Set of tasks:
1) From the Vulture Prince press text below, copy word for word the part that opens with the words containing "After releasing her" and closes with "and future recordings.".
2) Using the Vulture Prince press text below, answer these:
(a) On which label was Vulture Prince first released?
(b) What instrument does Anoushka Shankar play?
(c) In what language is most of the album sung?
3) Name every publication quoted in the Vulture Prince press text below.

Supplied text:
○ ○ ○

Arooj Aftab | News | Infotext - Arooj Aftab: Vulture Prince (Deluxe Edition)

Arooj Aftab
Arooj Aftab

Infotext – Arooj Aftab: Vulture Prince (Deluxe Edition)

01.04.2022

Arooj Aftab

Vulture Prince (Deluxe Edition)   

Verve / Universal Music
CD 00602445427857 / 2-LP 00602445427826
VÖ: 24.06.2022
  1. Baghon Main (feat. Darian Donovan Thomas) (Arooj Aftab) 6:44
  2. Diya Hai (feat. Badi Assad) (Arooj Aftab) 5:40
  3. Inayaat (Arooj Aftab) 7:47
  4. Last Night (Arooj Aftab) 5:58
  5. Mohabbat (Arooj Aftab) 7:42
  6. Saans Lo (Arooj Aftab, Annie Ali Khan) 7:31
  7. Suroor (Arooj Aftab) 5:12
  8. Udhero Na feat. Anoushka Shankar (Arooj Aftab) 5:03
Arooj Aftab - Vocals / Maeve Gilchrist – Harp / Darian Donovan Thomas – Violin
Petros Klampanis – Double Bass & Piano / Juliette Jones – Violin / Lady Jess – Violin
Jarvis Benson – Viola / Malcom Parson – Cello / Badi Assad – Guitar
Nadje Noordhuis – Flugelhorn / Bhrigu Sahni – Guitar / Mario Carrillio – Double Bass
Jorn Bielfeldt – Drums / Jamey Haddad – Percussion / Gyan Riley – Guitar / Kenji
Herbert – Guitar / Anoushka Shankar – Sitar on track 8
Neu auf Verve: die pakistanische Sängerin und Komponistin Arooj Aftab, die kunstvoll und außerordentlich erfolgreich die Musik ihrer Heimat mit westlichen Klängen wie Minimal Music und Jazz verbindet. Für ihre stimmungsvoll meditative Musik wurde die seit 2005 in den USA lebende Künstlerin bei den Grammy Awards 2022 als „Best New Artist“ nominiert. Ihr drittes Album „Vulture Prince”, mit dem sie ihren internationalen Durchbruch feierte, erscheint jetzt neu als Deluxe Edition mit einem Bonustrack und als Special Guest Anoushka Shankar an der Sitar.
FIRST PAKISTANI WOMAN EVER NOMINATED AT THE GRAMMY AWARDS®
Gifted composer Arooj Aftab’s remarkable year of global recognition has culminated in two
GRAMMY® Award Nominations: Best Global Music Performance and Best New Artist.
After releasing her breakthrough album Vulture Prince on New Amsterdam Records last April, Aftab now signs to the iconic Verve Records for both the current album and future recordings.
 
 Arooj Aftab, who was born in Pakistan and now lives in Brooklyn, carries an ancient verse form, the ghazal, toward the West . . . The song doesn’t bridge two worlds; it creates its own.” - The New York Times
 “At the center of it all is Aftab’s powerful voice, suffused in a sorrow so deep that it seeps into your bones.” - Pitchfork, Best New Music
 “poetic songs of grief and desire that follow paths blazed by the likes of Abida Parveen and Nusrat Fateh Ali Khan (as well as Jeff Buckley, a Nusrat devotee). To say she’s a worthy heir is hardly an overstatement; the songs on Vulture Prince swoon, stun and hypnotize, while never traversing the same terrain twice.” - NPR, Best Albums of 2021
 “As she does throughout the album Aftab transforms suffering into rhapsodic beauty with her exquisite, elastic phrasing, translating pain into acceptance as each song unfolds.” - Bandcamp, Album of the Day
INFO
“Sometimes you’re just going through the shitiest phase of your life, and music kind of saves you,” says Arooj Aftab. She’s addressing a period when the creative ideas that would form the backbone of her critically acclaimed 2021 album,Vulture Prince, were beginning to truly fuse together, coalescing into visionary new sounds. Yet Arooj could just as easily be referencing the effect that Vulture Prince has had on many listeners. This allegorical song-cycle which centers on disappearance and waiting, arrived at a time of great sorrow throughout the land, brimming with lush compositions full of gorgeous melodies, that crossed barriers of language (it is sung mostly in Urdu), sonic tradition, and temporal points of view. Listening to Vulture Prince at a moment when the world was undergoing convulsive change and loss, presented an unlikely salve.

○ ○ ○

Stored records:
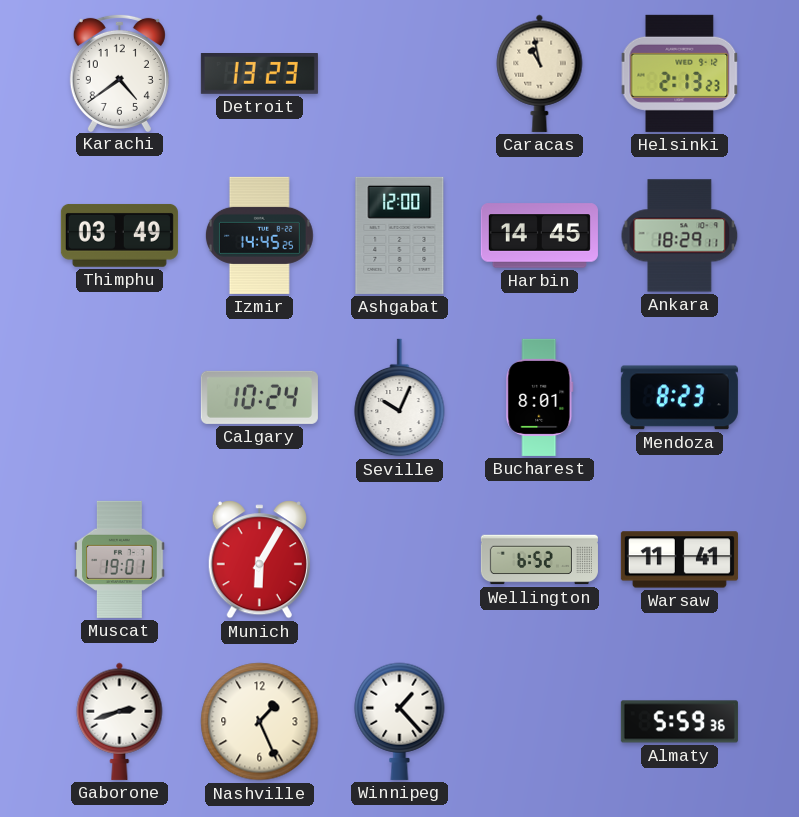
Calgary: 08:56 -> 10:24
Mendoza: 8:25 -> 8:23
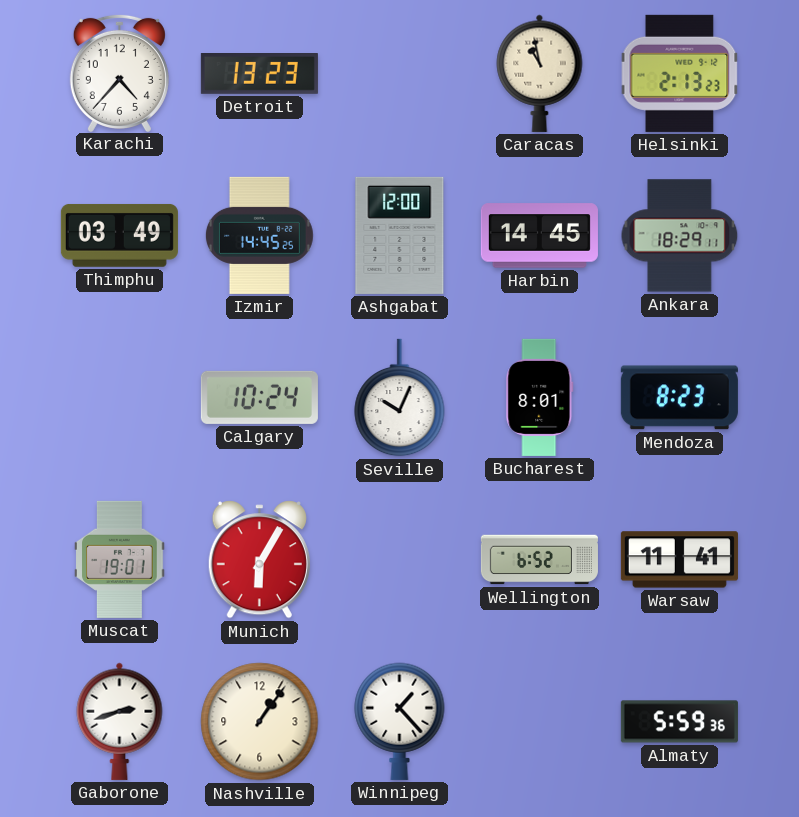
Karachi: 4:39 -> 4:37
Nashville: 1:26 -> 1:06
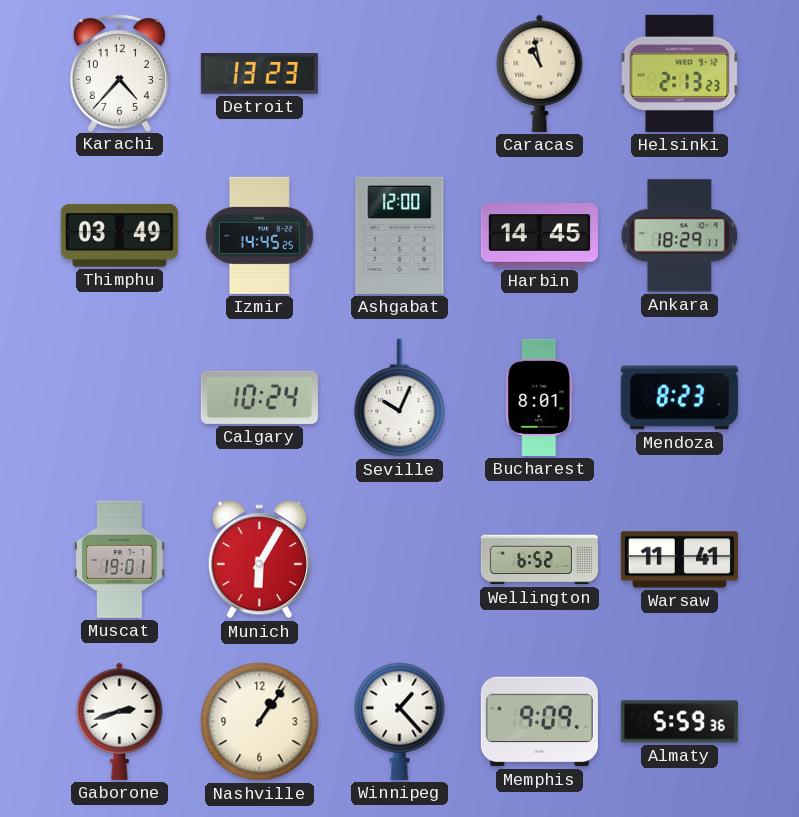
Memphis: none -> 9:09
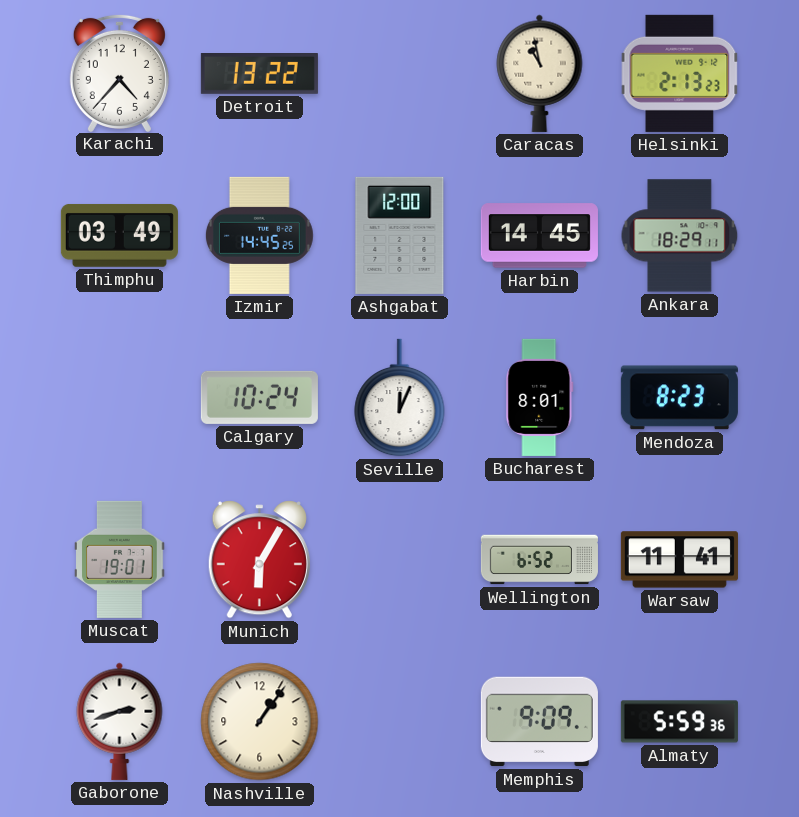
Detroit: 13:23 -> 13:22
Seville: 10:04 -> 12:04
Winnipeg: 1:23 -> none
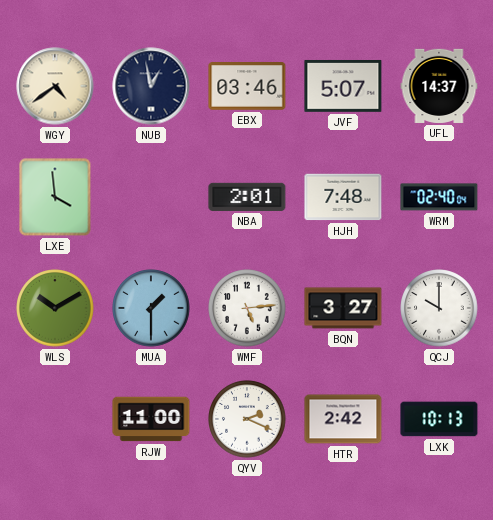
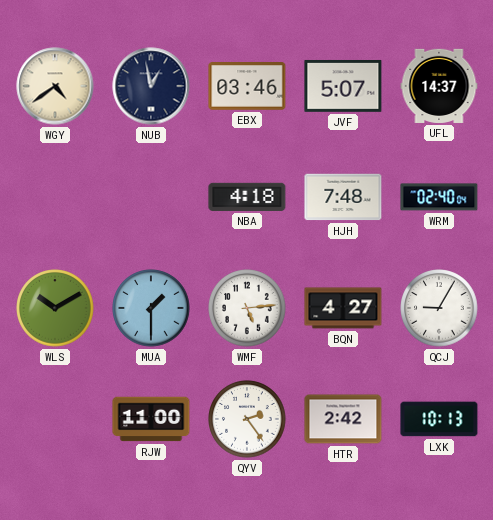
LXE: 3:59 -> none
NBA: 2:01 -> 4:18
BQN: 3:27 -> 4:27
QCJ: 10:00 -> 9:05
QYV: 2:19 -> 2:24
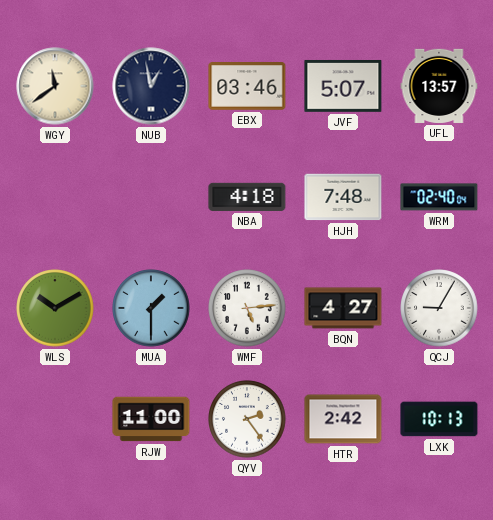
WGY: 4:39 -> 11:39
UFL: 14:37 -> 13:57
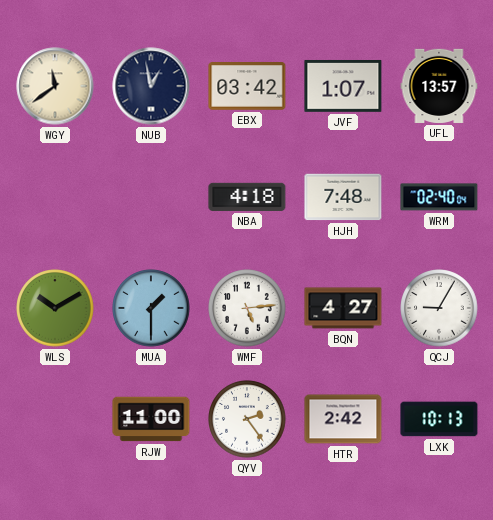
EBX: 03:46 -> 03:42
JVF: 5:07 -> 1:07
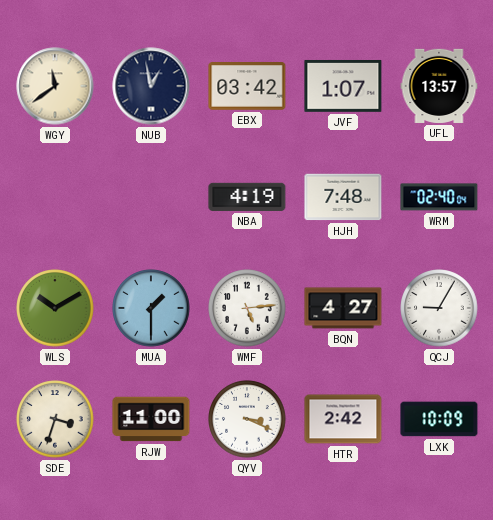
NBA: 4:18 -> 4:19
SDE: none -> 3:33
QYV: 2:24 -> 3:19
LXK: 10:13 -> 10:09
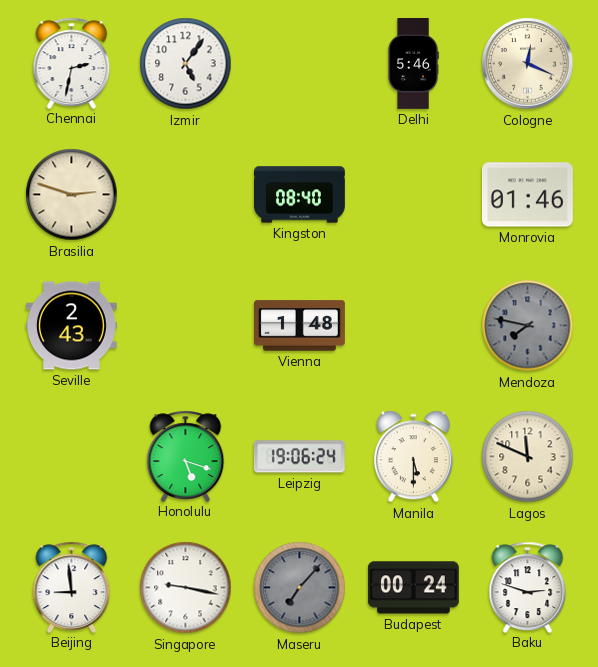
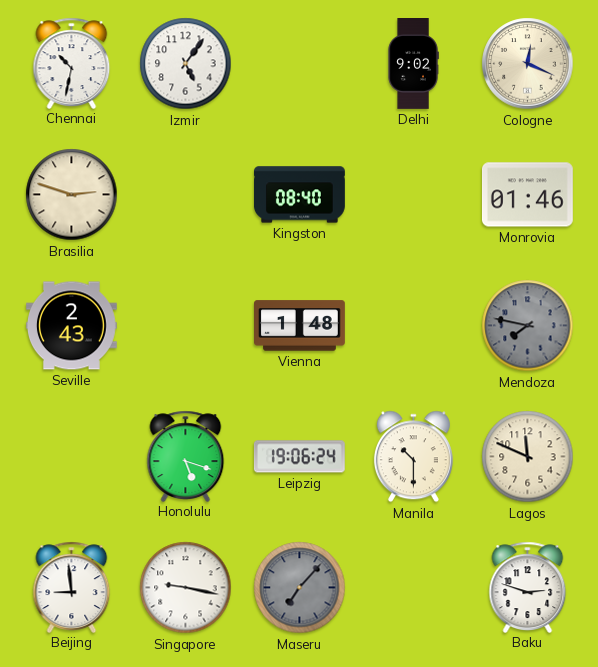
Chennai: 2:32 -> 10:32
Delhi: 5:46 -> 9:02
Manila: 5:30 -> 10:30
Budapest: 00:24 -> none
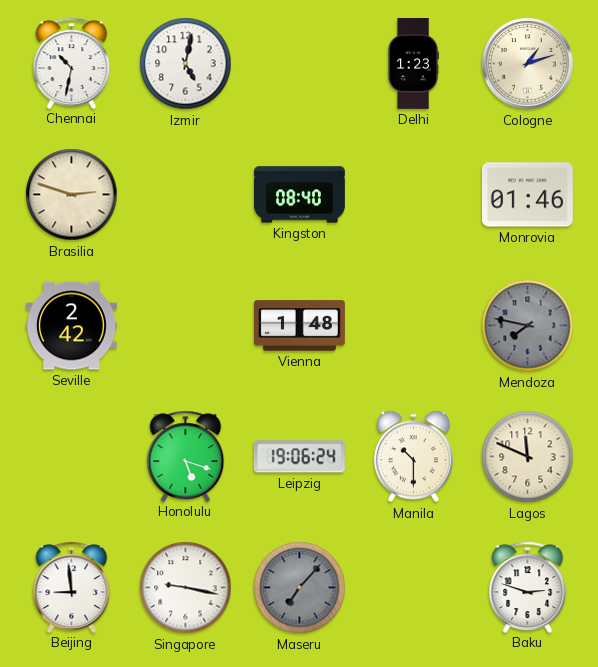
Izmir: 5:06 -> 5:02
Delhi: 9:02 -> 1:23
Cologne: 12:19 -> 1:12
Seville: 2:43 -> 2:42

○ ○ ○

Task-by-task answers:
1)
After releasing her breakthrough album Vulture Prince on New Amsterdam Records last April, Aftab now signs to the iconic Verve Records for both the current album and future recordings.

2)
(a) New Amsterdam Records
(b) Sitar
(c) Urdu

3) The New York Times, Pitchfork, NPR, Bandcamp